Enter the old truism about how “necessity is the mother of invention”. More than any other type of video or film production I’ve personally been on, “run and gun” shoots seem to pack in much more creativity across the board. Instead of winding down the inspiration of the cast and crew with the methodical filming of take after take, sets become much more organic. People become eager to find opportunities for expression, and there’s a palpable energy that feeds it. No time to set up the lights, but Tim passed a hallway with sunlight streaming through windows, illuminating little motes of dust in the air; let’s grab some bounce cards and roll with it. Almost every crazy story of some wild event or coincidence that was “just in time to nail that amazing shot” has happened on one of these projects.

We gain real experience

Have you ever been on a set where everything went flawlessly? I can count those experiences on one hand. It’s a good thing, too. Video and film productions are all about vision and planning. But what happens when the plan goes off the rails? Do we have the versatility as storytellers to deal with the inevitable plot twist? The Roman philosopher, Seneca coined the well-known phrase, “Luck is what happens when preparation meets opportunity”. The best preparation comes from experience. By getting pushed out of our comfort zones, we are forced to acquire skills and practice techniques that will come to our aid time and again. We really get to know our equipment, ourselves, and each other. Which brings us to another point…

It builds trust

Another old adage works here: “Bonds are forged by fire.” Trust is easy when everything is going to plan, or when time allows us to check each other’s work. Trust becomes essential when we have neither of those luxuries. Communication on a set is built around being clear and concise for this very reason. Nothing builds confidence with a client like seeing a team not just handle a pinch with skill and mutual respect, but also prove themselves able to provide a polished product despite less-than-optimal conditions. Some of our best friends are clients who went through the fire with us.

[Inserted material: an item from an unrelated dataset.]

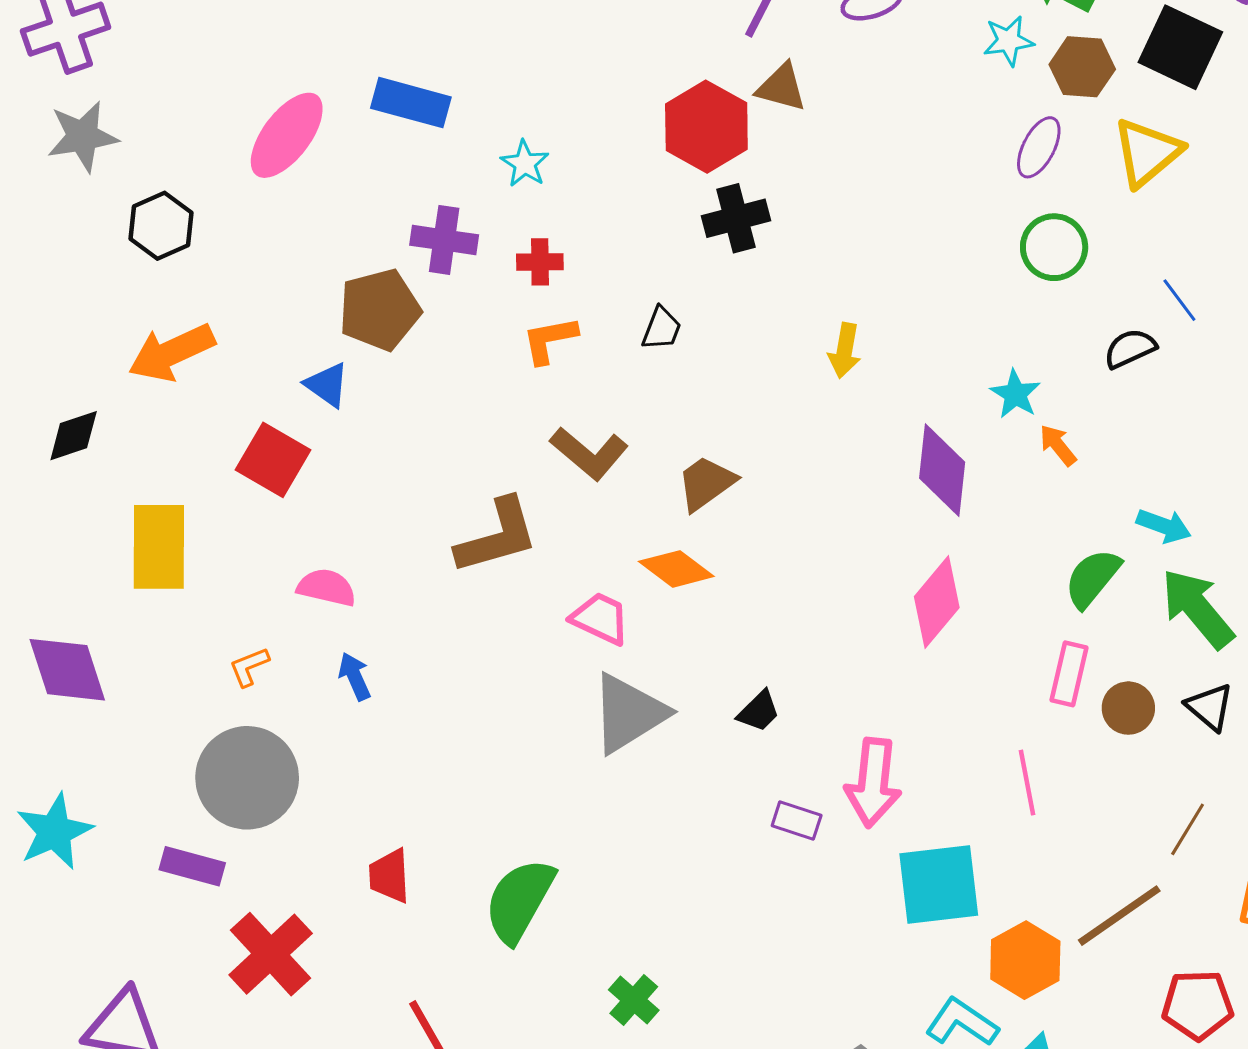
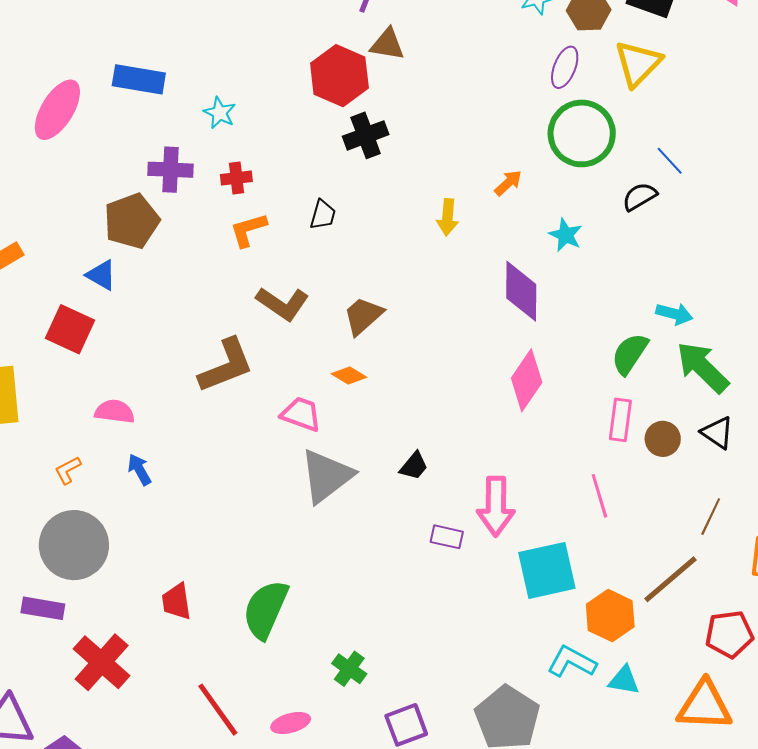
green circle: (1054, 247) -> (582, 133), size x1.5
orange arrow: (1058, 445) -> (508, 183), moved, turned 92
orange diamond: (676, 569) -> (349, 376), size x0.7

Social media trends more and more towards telling a story quickly. Can you tell a story in six seconds? Can you write it in under 140 characters? Can you shoot a short film in under 48 hours? It’s always frantic in the thick of it, but the tales we share later aren’t about how things went exactly to plan or when we had all of the time we needed. We tell stories, and the best have always been about overcoming adversity.